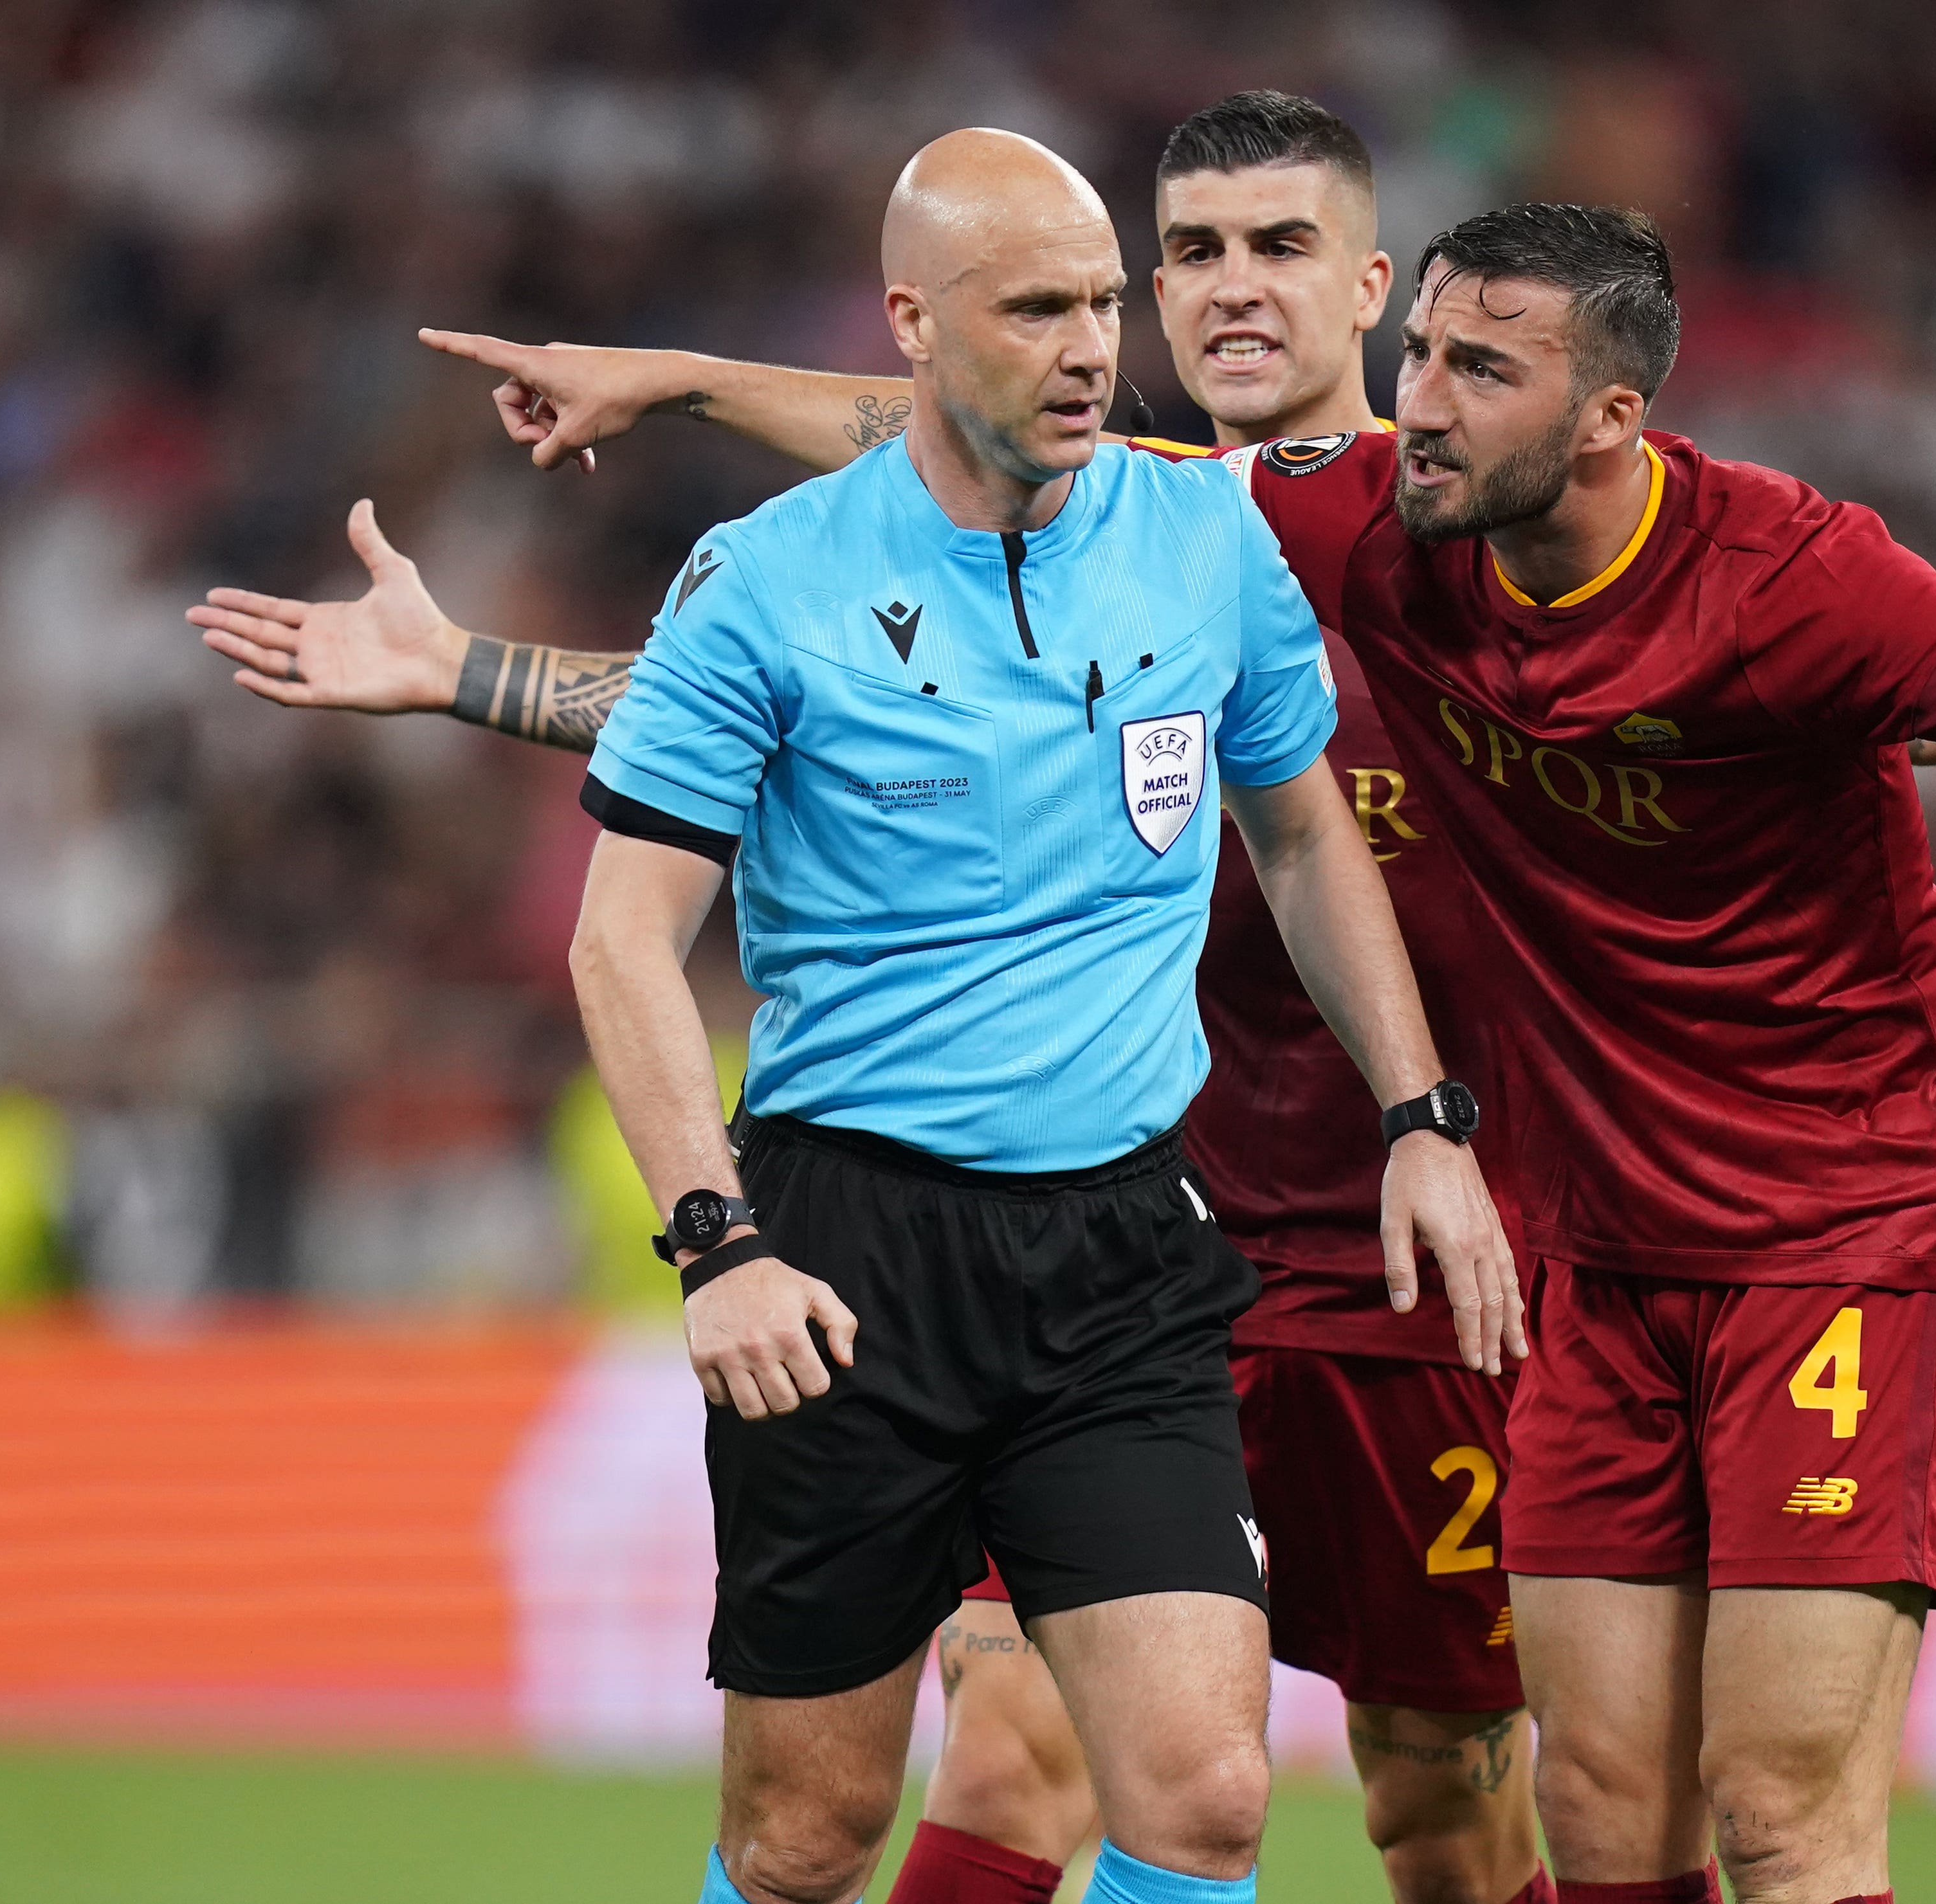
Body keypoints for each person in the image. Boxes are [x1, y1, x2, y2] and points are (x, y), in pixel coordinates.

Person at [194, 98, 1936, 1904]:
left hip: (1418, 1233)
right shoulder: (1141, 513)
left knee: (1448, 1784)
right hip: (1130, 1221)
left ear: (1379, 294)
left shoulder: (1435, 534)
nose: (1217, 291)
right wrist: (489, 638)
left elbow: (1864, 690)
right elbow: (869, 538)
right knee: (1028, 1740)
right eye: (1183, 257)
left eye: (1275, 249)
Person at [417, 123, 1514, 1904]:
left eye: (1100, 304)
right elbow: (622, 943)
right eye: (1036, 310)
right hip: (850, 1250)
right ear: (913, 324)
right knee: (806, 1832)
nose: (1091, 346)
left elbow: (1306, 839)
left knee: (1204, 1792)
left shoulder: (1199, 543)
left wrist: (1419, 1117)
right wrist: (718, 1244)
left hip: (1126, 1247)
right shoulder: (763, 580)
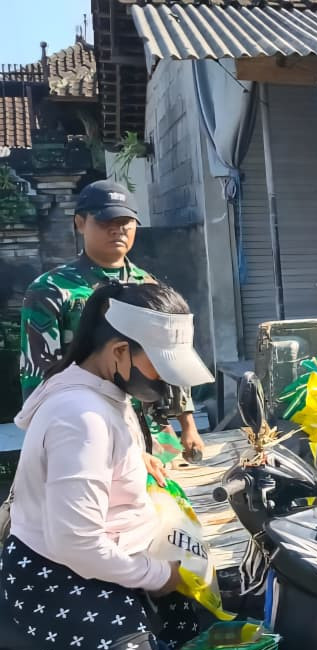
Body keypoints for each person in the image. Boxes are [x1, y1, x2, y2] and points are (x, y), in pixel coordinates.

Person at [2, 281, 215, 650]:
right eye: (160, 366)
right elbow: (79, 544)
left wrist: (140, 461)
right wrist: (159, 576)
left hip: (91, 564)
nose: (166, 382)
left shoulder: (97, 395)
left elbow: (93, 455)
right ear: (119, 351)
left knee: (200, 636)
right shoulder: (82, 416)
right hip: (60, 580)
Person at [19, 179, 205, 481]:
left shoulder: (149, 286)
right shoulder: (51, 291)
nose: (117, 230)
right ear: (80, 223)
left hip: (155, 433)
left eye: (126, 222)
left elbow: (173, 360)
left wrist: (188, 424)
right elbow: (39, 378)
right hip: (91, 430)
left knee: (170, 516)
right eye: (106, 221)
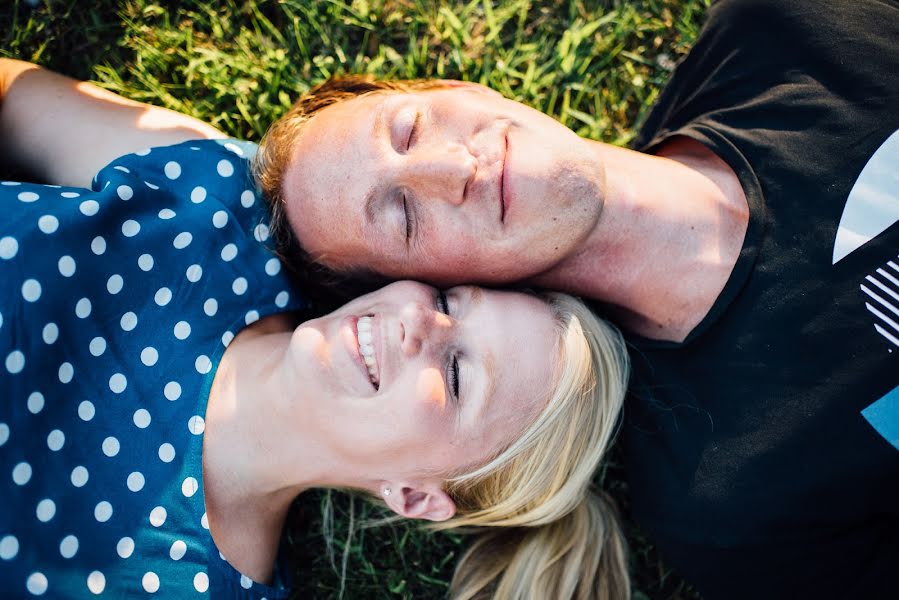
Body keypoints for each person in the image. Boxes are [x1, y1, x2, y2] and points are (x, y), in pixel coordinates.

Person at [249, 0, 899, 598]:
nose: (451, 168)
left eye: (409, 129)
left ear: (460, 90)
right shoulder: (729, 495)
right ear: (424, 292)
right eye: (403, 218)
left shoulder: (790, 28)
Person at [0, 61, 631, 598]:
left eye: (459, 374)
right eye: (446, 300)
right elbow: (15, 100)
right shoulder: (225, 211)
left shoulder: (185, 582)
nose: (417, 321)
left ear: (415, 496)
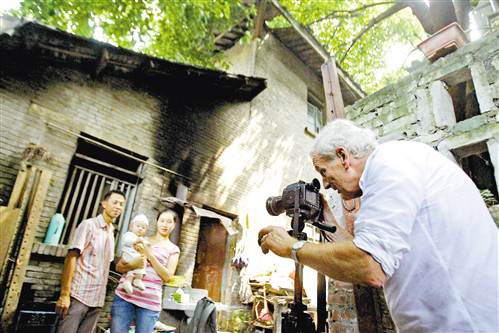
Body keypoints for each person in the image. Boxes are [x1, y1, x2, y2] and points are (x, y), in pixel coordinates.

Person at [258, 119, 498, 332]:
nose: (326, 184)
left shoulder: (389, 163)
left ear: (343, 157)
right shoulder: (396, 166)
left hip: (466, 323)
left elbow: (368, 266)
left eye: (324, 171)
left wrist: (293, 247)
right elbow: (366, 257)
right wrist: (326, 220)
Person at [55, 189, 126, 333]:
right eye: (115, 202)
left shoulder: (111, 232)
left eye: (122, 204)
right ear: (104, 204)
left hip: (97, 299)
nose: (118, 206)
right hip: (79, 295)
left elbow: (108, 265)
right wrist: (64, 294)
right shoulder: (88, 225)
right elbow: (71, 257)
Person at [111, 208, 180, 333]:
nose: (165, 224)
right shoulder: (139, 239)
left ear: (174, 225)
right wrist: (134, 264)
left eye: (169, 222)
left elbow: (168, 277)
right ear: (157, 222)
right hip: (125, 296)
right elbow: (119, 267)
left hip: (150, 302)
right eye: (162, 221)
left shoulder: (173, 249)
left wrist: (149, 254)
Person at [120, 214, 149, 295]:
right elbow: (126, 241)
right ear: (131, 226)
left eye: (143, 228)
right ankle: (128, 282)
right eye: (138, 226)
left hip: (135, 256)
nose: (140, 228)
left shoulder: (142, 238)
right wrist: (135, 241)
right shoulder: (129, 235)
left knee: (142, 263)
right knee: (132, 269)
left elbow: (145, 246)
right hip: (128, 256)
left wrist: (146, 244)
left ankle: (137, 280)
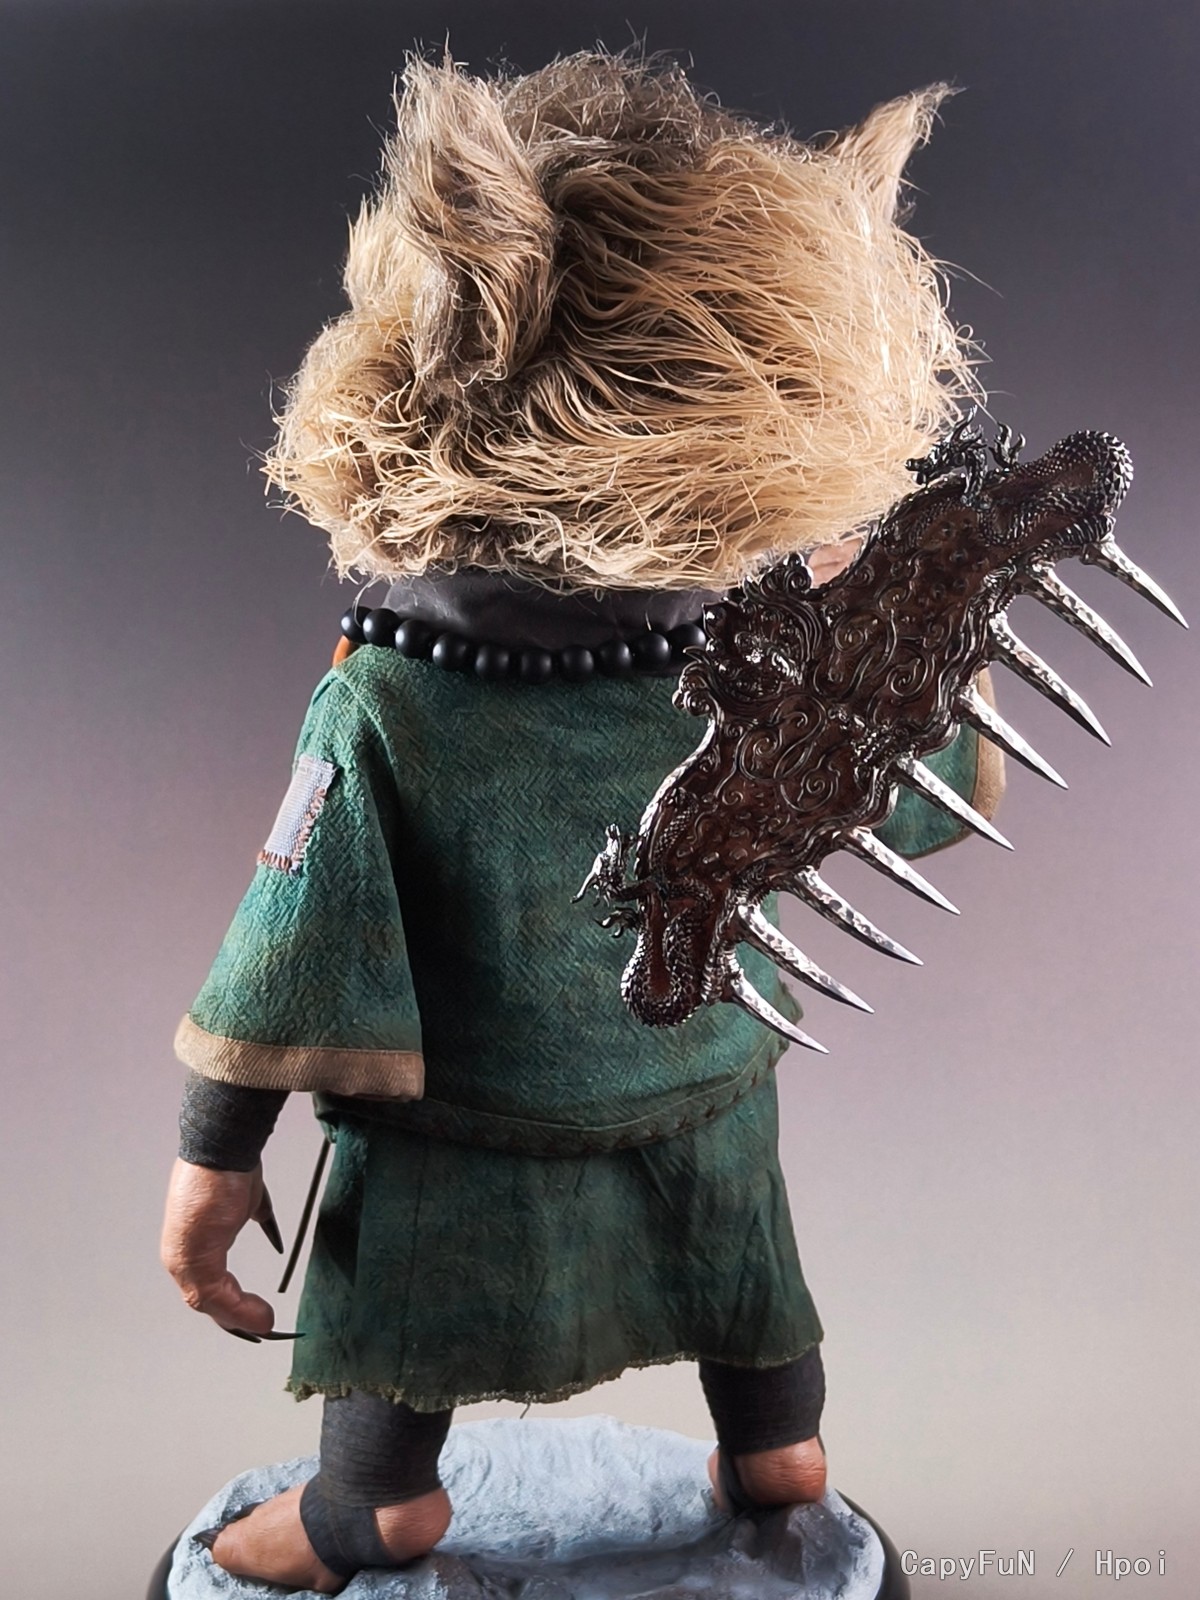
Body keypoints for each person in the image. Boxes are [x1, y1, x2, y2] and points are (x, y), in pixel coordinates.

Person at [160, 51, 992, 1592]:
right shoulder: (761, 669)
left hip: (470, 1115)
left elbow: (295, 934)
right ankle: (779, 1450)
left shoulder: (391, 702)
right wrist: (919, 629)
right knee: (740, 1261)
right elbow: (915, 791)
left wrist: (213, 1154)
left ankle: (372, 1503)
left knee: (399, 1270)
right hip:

**Problem requirements**
Extract exactly the lines above from the line containing "right ear: (157, 222)" through the last one, both ends included, but not the pictures.

**Result of the task**
right ear: (157, 222)
right hip: (125, 296)
right elbow: (119, 267)
left hip: (150, 302)
right eye: (162, 221)
left shoulder: (173, 249)
left wrist: (149, 254)
Person at [120, 214, 149, 295]:
right elbow: (126, 241)
right ear: (131, 226)
left eye: (143, 228)
right ankle: (128, 282)
right eye: (138, 226)
left hip: (135, 256)
nose: (140, 228)
left shoulder: (142, 238)
right wrist: (135, 241)
right shoulder: (129, 235)
left knee: (142, 263)
right knee: (132, 269)
left elbow: (145, 246)
right hip: (128, 256)
left wrist: (146, 244)
left ankle: (137, 280)
Body keypoints for each person in the image. Boxes are [x1, y1, x2, y2] and points are (x, y), in pixel coordinates.

Person at [160, 51, 992, 1592]:
right shoulder: (761, 669)
left hip: (470, 1115)
left elbow: (295, 934)
right ankle: (779, 1450)
left shoulder: (391, 702)
right wrist: (919, 629)
right knee: (740, 1261)
right elbow: (915, 791)
left wrist: (213, 1154)
left ankle: (372, 1503)
left knee: (399, 1270)
right hip:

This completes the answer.